● Work to complete: Write the data out again exactly, dropping any images it holds.

● Supplied records:
══════════════════════════════

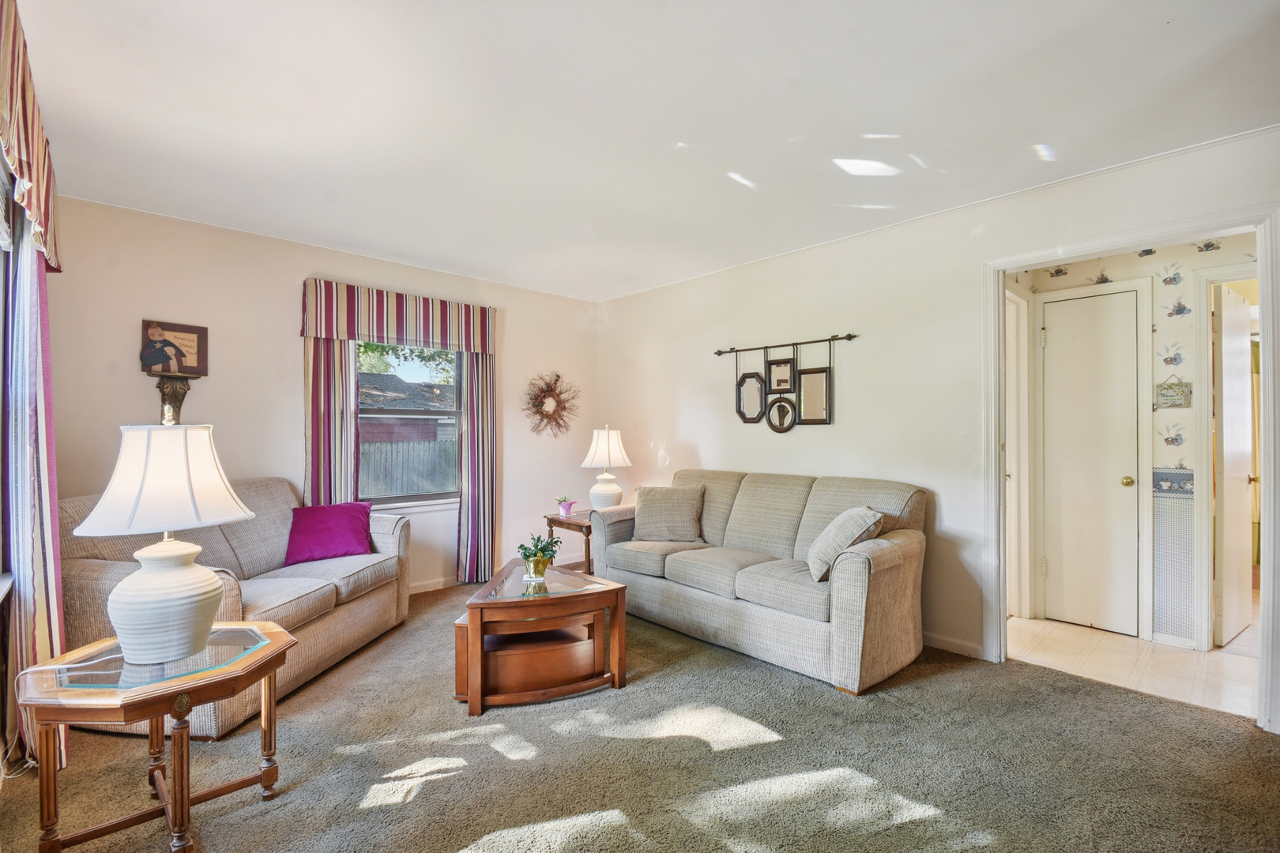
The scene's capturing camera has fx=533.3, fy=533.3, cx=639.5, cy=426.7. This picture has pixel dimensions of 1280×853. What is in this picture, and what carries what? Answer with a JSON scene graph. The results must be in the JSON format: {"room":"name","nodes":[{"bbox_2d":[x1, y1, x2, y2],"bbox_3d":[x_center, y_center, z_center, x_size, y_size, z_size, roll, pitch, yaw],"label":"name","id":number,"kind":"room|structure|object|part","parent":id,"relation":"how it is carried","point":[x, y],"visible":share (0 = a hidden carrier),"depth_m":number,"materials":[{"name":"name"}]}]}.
{"room":"living room","nodes":[
{"label":"living room","id":0,"kind":"room"},
{"bbox_2d":[0,154,21,776],"bbox_3d":[-1.574,0.022,1.001,0.148,2.549,4.481,0,-1,-43],"label":"left wall","id":1,"kind":"structure","parent":0,"point":[1,538],"depth_m":2.07,"materials":[{"name":"paint"}]},
{"bbox_2d":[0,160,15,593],"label":"window","id":2,"kind":"structure","parent":1,"relation":"in","point":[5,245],"depth_m":2.02,"materials":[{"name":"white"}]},
{"bbox_2d":[0,0,63,275],"bbox_3d":[-1.931,-0.913,1.585,0.155,0.533,1.811,0,-1,-43],"label":"valance","id":3,"kind":"object","parent":1,"relation":"attached to","point":[16,160],"visible":0.98,"depth_m":1.69,"materials":[{"name":"fabric"}]},
{"bbox_2d":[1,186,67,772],"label":"striped curtain","id":4,"kind":"object","parent":1,"relation":"attached to","point":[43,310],"visible":0.79,"depth_m":2.03,"materials":[{"name":"fabric"}]},
{"bbox_2d":[45,195,597,593],"bbox_3d":[-1.870,0.031,4.141,4.099,2.570,0.147,0,-1,-43],"label":"back wall","id":5,"kind":"structure","parent":0,"point":[289,317],"depth_m":3.50,"materials":[{"name":"paint"}]},
{"bbox_2d":[154,374,192,424],"bbox_3d":[-2.751,-0.130,3.144,0.170,0.350,0.135,0,-1,-43],"label":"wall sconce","id":6,"kind":"object","parent":5,"relation":"attached to","point":[168,394],"visible":0.84,"depth_m":3.12,"materials":[{"name":"brown"}]},
{"bbox_2d":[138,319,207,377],"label":"picture","id":7,"kind":"object","parent":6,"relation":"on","point":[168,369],"visible":0.98,"depth_m":3.18,"materials":[{"name":"brown"}]},
{"bbox_2d":[303,333,361,505],"bbox_3d":[-2.157,0.160,3.719,0.373,2.302,0.096,0,-1,-43],"label":"curtain","id":8,"kind":"object","parent":5,"relation":"attached to","point":[352,423],"visible":0.48,"depth_m":3.72,"materials":[{"name":"fabric"}]},
{"bbox_2d":[298,277,496,352],"bbox_3d":[-1.760,-0.799,4.059,1.371,0.397,0.148,0,-1,-43],"label":"valance","id":9,"kind":"object","parent":5,"relation":"attached to","point":[424,329],"visible":0.99,"depth_m":3.92,"materials":[{"name":"fabric"}]},
{"bbox_2d":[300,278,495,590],"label":"striped curtain","id":10,"kind":"object","parent":5,"relation":"attached to","point":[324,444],"visible":0.84,"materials":[{"name":"fabric"}]},
{"bbox_2d":[353,342,461,508],"bbox_3d":[-1.827,-0.069,4.134,1.047,1.418,0.128,0,-1,-43],"label":"window","id":11,"kind":"structure","parent":5,"relation":"in","point":[399,498],"depth_m":4.18,"materials":[{"name":"glass"}]},
{"bbox_2d":[408,575,459,593],"bbox_3d":[-2.129,1.263,3.861,3.630,0.088,0.021,0,-1,-43],"label":"baseboard","id":12,"kind":"structure","parent":5,"relation":"attached to","point":[437,585],"depth_m":4.27,"materials":[{"name":"white paint"}]},
{"bbox_2d":[455,348,499,586],"bbox_3d":[-1.327,0.164,4.404,0.389,2.271,0.106,0,-1,-43],"label":"right curtain","id":13,"kind":"object","parent":5,"relation":"attached to","point":[472,389],"visible":0.72,"depth_m":4.39,"materials":[{"name":"fabric"}]},
{"bbox_2d":[519,370,580,438],"bbox_3d":[-0.823,-0.188,4.927,0.625,0.653,0.118,0,-1,-43],"label":"wreath","id":14,"kind":"object","parent":5,"relation":"attached to","point":[542,391],"visible":0.99,"depth_m":4.91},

══════════════════════════════

● Problem solution:
The scene's capturing camera has fx=533.3, fy=533.3, cx=639.5, cy=426.7. This picture has pixel dimensions of 1280×853. What is in this picture, and what carries what? Answer with a JSON scene graph. The results must be in the JSON format: {"room":"name","nodes":[{"bbox_2d":[x1, y1, x2, y2],"bbox_3d":[x_center, y_center, z_center, x_size, y_size, z_size, roll, pitch, yaw],"label":"name","id":number,"kind":"room|structure|object|part","parent":id,"relation":"how it is carried","point":[x, y],"visible":share (0 = a hidden carrier),"depth_m":number,"materials":[{"name":"name"}]}]}.
{"room":"living room","nodes":[
{"label":"living room","id":0,"kind":"room"},
{"bbox_2d":[0,154,21,776],"bbox_3d":[-1.574,0.022,1.001,0.148,2.549,4.481,0,-1,-43],"label":"left wall","id":1,"kind":"structure","parent":0,"point":[1,538],"depth_m":2.07,"materials":[{"name":"paint"}]},
{"bbox_2d":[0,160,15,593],"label":"window","id":2,"kind":"structure","parent":1,"relation":"in","point":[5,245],"depth_m":2.02,"materials":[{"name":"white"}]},
{"bbox_2d":[0,0,63,275],"bbox_3d":[-1.931,-0.913,1.585,0.155,0.533,1.811,0,-1,-43],"label":"valance","id":3,"kind":"object","parent":1,"relation":"attached to","point":[16,160],"visible":0.98,"depth_m":1.69,"materials":[{"name":"fabric"}]},
{"bbox_2d":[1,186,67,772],"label":"striped curtain","id":4,"kind":"object","parent":1,"relation":"attached to","point":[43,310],"visible":0.79,"depth_m":2.03,"materials":[{"name":"fabric"}]},
{"bbox_2d":[45,195,597,593],"bbox_3d":[-1.870,0.031,4.141,4.099,2.570,0.147,0,-1,-43],"label":"back wall","id":5,"kind":"structure","parent":0,"point":[289,317],"depth_m":3.50,"materials":[{"name":"paint"}]},
{"bbox_2d":[154,374,192,424],"bbox_3d":[-2.751,-0.130,3.144,0.170,0.350,0.135,0,-1,-43],"label":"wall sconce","id":6,"kind":"object","parent":5,"relation":"attached to","point":[168,394],"visible":0.84,"depth_m":3.12,"materials":[{"name":"brown"}]},
{"bbox_2d":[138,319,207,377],"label":"picture","id":7,"kind":"object","parent":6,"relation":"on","point":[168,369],"visible":0.98,"depth_m":3.18,"materials":[{"name":"brown"}]},
{"bbox_2d":[303,333,361,505],"bbox_3d":[-2.157,0.160,3.719,0.373,2.302,0.096,0,-1,-43],"label":"curtain","id":8,"kind":"object","parent":5,"relation":"attached to","point":[352,423],"visible":0.48,"depth_m":3.72,"materials":[{"name":"fabric"}]},
{"bbox_2d":[298,277,496,352],"bbox_3d":[-1.760,-0.799,4.059,1.371,0.397,0.148,0,-1,-43],"label":"valance","id":9,"kind":"object","parent":5,"relation":"attached to","point":[424,329],"visible":0.99,"depth_m":3.92,"materials":[{"name":"fabric"}]},
{"bbox_2d":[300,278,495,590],"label":"striped curtain","id":10,"kind":"object","parent":5,"relation":"attached to","point":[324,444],"visible":0.84,"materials":[{"name":"fabric"}]},
{"bbox_2d":[353,342,461,508],"bbox_3d":[-1.827,-0.069,4.134,1.047,1.418,0.128,0,-1,-43],"label":"window","id":11,"kind":"structure","parent":5,"relation":"in","point":[399,498],"depth_m":4.18,"materials":[{"name":"glass"}]},
{"bbox_2d":[408,575,459,593],"bbox_3d":[-2.129,1.263,3.861,3.630,0.088,0.021,0,-1,-43],"label":"baseboard","id":12,"kind":"structure","parent":5,"relation":"attached to","point":[437,585],"depth_m":4.27,"materials":[{"name":"white paint"}]},
{"bbox_2d":[455,348,499,586],"bbox_3d":[-1.327,0.164,4.404,0.389,2.271,0.106,0,-1,-43],"label":"right curtain","id":13,"kind":"object","parent":5,"relation":"attached to","point":[472,389],"visible":0.72,"depth_m":4.39,"materials":[{"name":"fabric"}]},
{"bbox_2d":[519,370,580,438],"bbox_3d":[-0.823,-0.188,4.927,0.625,0.653,0.118,0,-1,-43],"label":"wreath","id":14,"kind":"object","parent":5,"relation":"attached to","point":[542,391],"visible":0.99,"depth_m":4.91},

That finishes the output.